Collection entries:
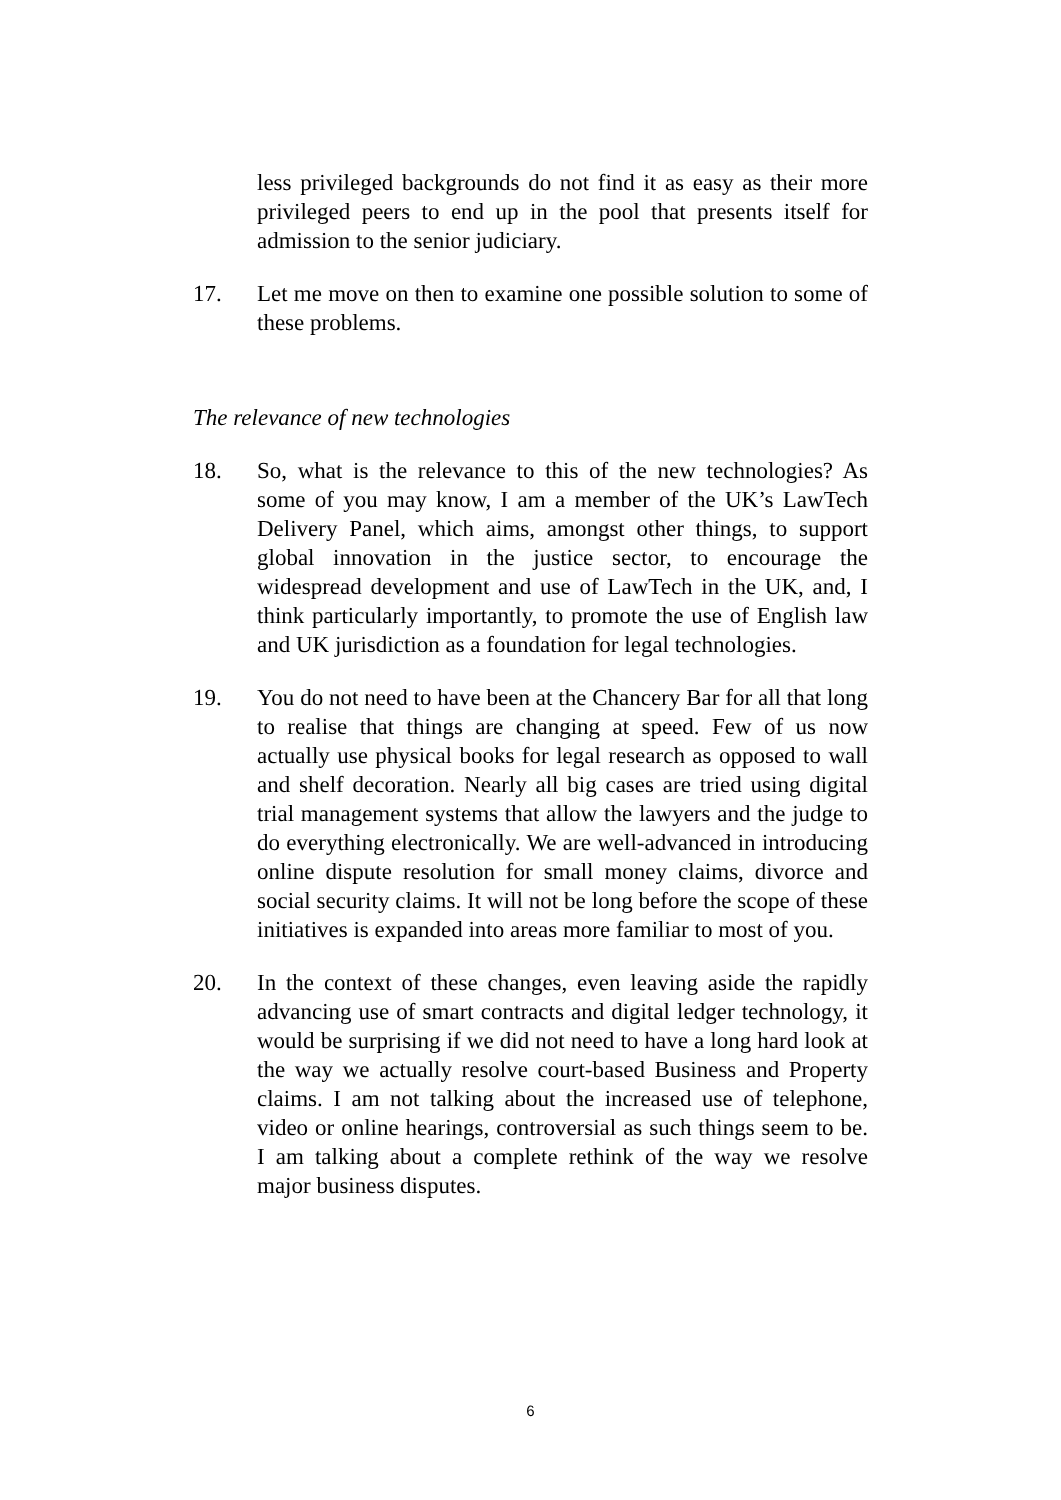less privileged backgrounds do not find it as easy as their more privileged peers to end up in the pool that presents itself for admission to the senior judiciary.
17. Let me move on then to examine one possible solution to some of these problems.
The relevance of new technologies
18. So, what is the relevance to this of the new technologies? As some of you may know, I am a member of the UK’s LawTech Delivery Panel, which aims, amongst other things, to support global innovation in the justice sector, to encourage the widespread development and use of LawTech in the UK, and, I think particularly importantly, to promote the use of English law and UK jurisdiction as a foundation for legal technologies.
19. You do not need to have been at the Chancery Bar for all that long to realise that things are changing at speed. Few of us now actually use physical books for legal research as opposed to wall and shelf decoration. Nearly all big cases are tried using digital trial management systems that allow the lawyers and the judge to do everything electronically. We are well-advanced in introducing online dispute resolution for small money claims, divorce and social security claims. It will not be long before the scope of these initiatives is expanded into areas more familiar to most of you.
20. In the context of these changes, even leaving aside the rapidly advancing use of smart contracts and digital ledger technology, it would be surprising if we did not need to have a long hard look at the way we actually resolve court-based Business and Property claims. I am not talking about the increased use of telephone, video or online hearings, controversial as such things seem to be. I am talking about a complete rethink of the way we resolve major business disputes.
6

* **REQUIREMENT**: Write out each line of the data that holds the string "some".

* **WRITTEN RESPONSE**:
17. Let me move on then to examine one possible solution to some of these problems.
18. So, what is the relevance to this of the new technologies? As some of you may know, I am a member of the UK’s LawTech Delivery Panel, which aims, amongst other things, to support global innovation in the justice sector, to encourage the widespread development and use of LawTech in the UK, and, I think particularly importantly, to promote the use of English law and UK jurisdiction as a foundation for legal technologies.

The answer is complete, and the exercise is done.